Hackers are notorious for breaking into places they aren’t wanted and just doing stuff for fun. Sometimes they actually do some damage. Lately, the hackers have been getting much more sophisticated. They’ll enter your blog or CMS and drop a file on your server that inserts JavaScript on various pages that redirect visitors back to one of their own sites. Very clever.
The problem with some of these files is that if you delete them they return a few days later. It’s not cool.
But how do they do that?
When a hacker breaches your site’s security they will often leave a hole for themselves to come back through. Even if you patch the security hole they will return because they’ve given themselves another way in. That’s why it is extremely important to upgrade your blog or CMS software whenever developers create a new one. Don’t pass those opportunities up. You’ll regret it.

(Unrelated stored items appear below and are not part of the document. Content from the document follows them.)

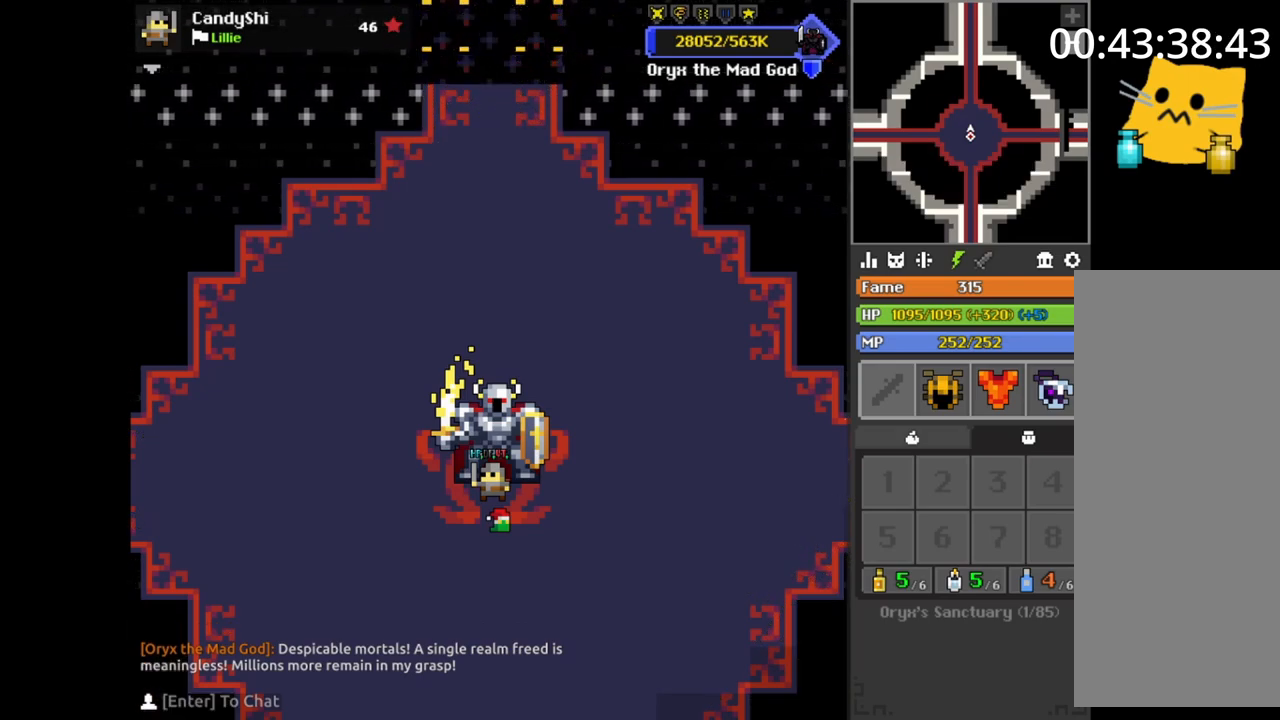
{"keys": [], "mouse": [], "events": [[83, "v", "down"], [150, "v", "up"], [217, "e", "down"], [267, "e", "up"], [317, "e", "down"], [367, "e", "up"]]}
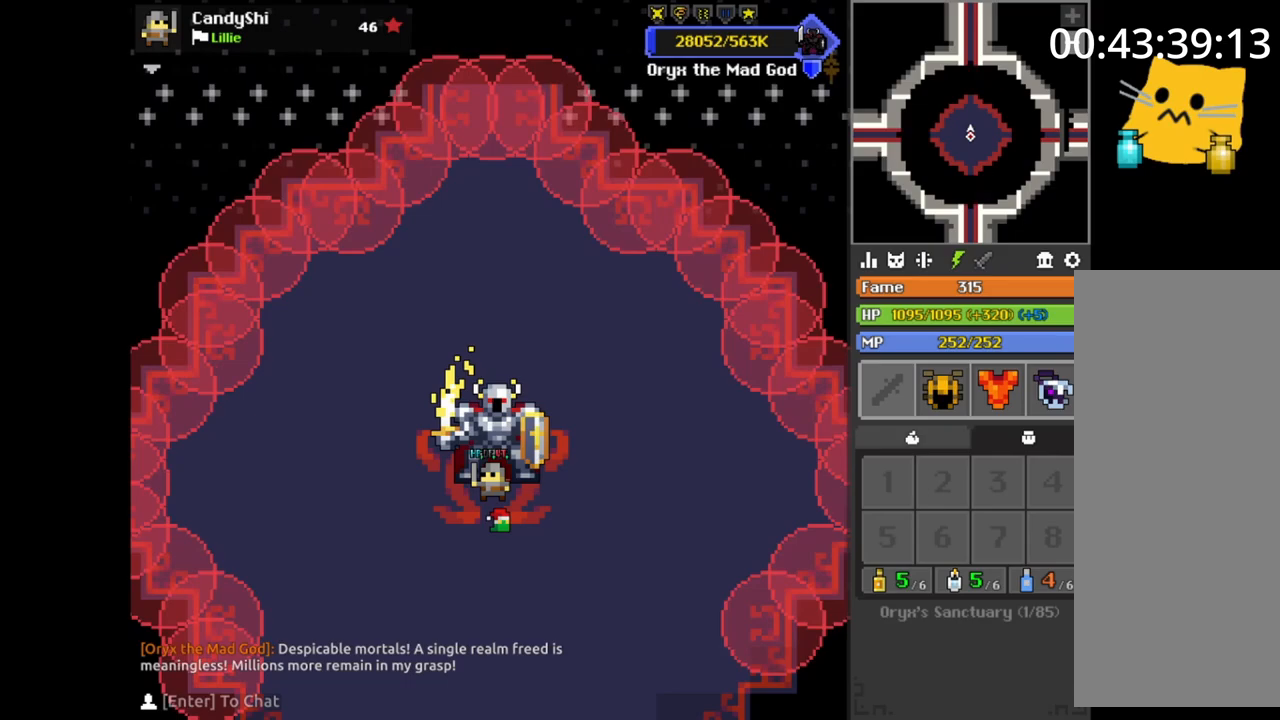
{"keys": [], "mouse": [], "events": []}
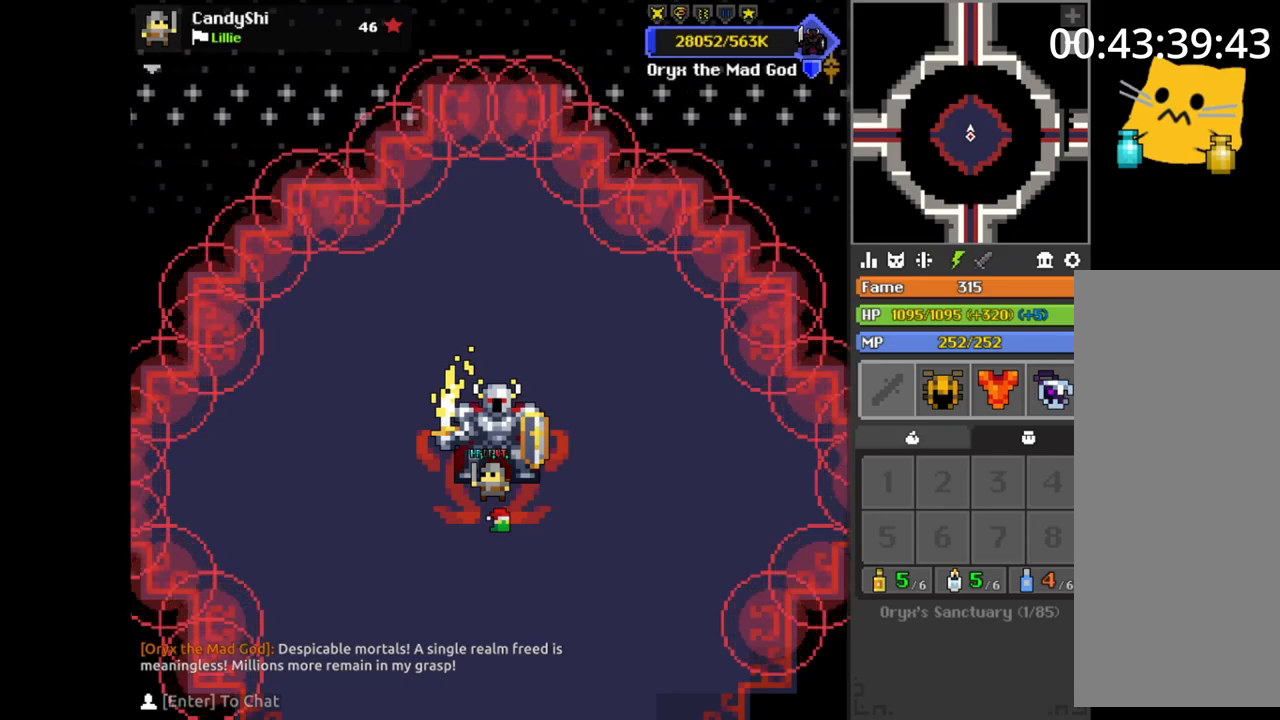
{"keys": ["space"], "mouse": [], "events": [[83, "mouse_left", "down"], [150, "mouse_left", "up"], [450, "space", "down"]]}
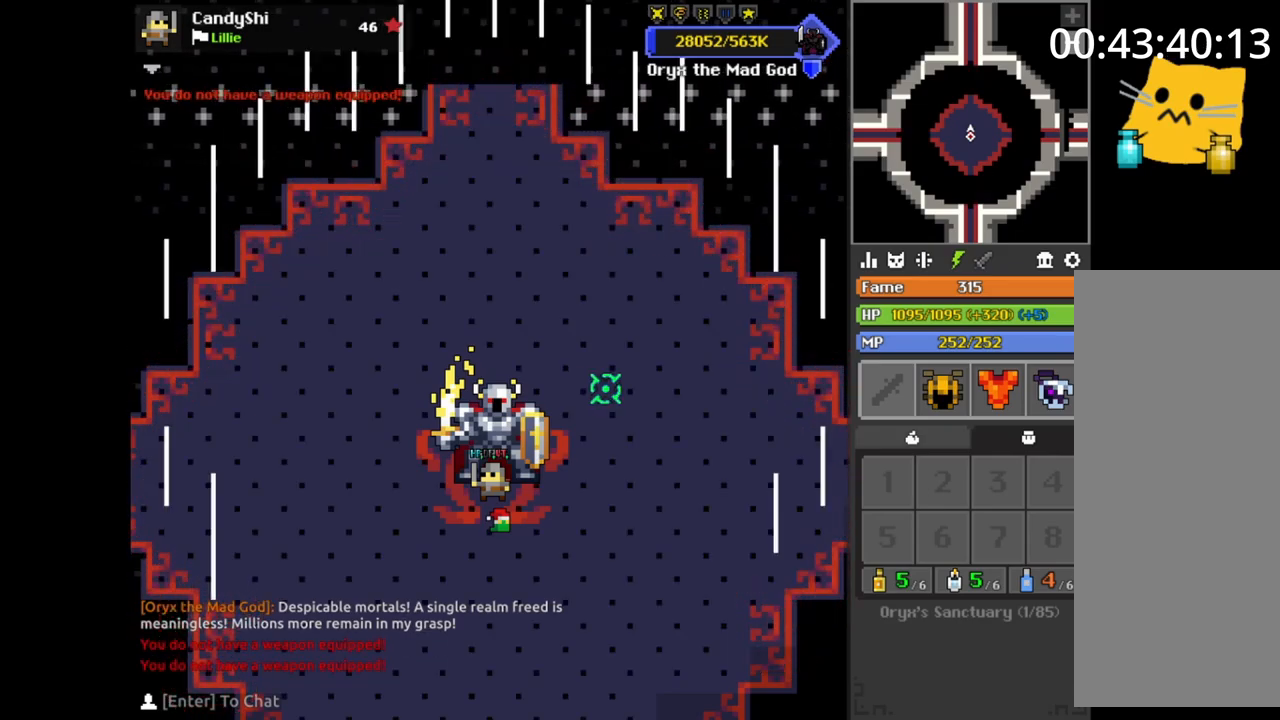
{"keys": [], "mouse": [], "events": [[67, "space", "up"]]}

Tags: blog software, CMS, hackers
Hi Caroline,
I've had this happen perhaps 20 times to different sites I own. The problem was particularly bad about a year ago. My own situation involved a virus being planted on one of my desktop computers which then picked up ftp logins and relayed them on the the hackers. Fixing the problem files was useless because the hackers could just simply login and do the same thing over again. To fix it required a) getting rid of the virus on my desktop computer and b) changing the ftp login and pw for the site in question.
I have heard quite a few people describe a similar problem but clearly misdiagnose the cause. In my experience the problem was not the result of a "security hole" and upgrading the software would have simply been missing the cause of the problem. Obviously there are different problems out there and one solution does not fit all of them.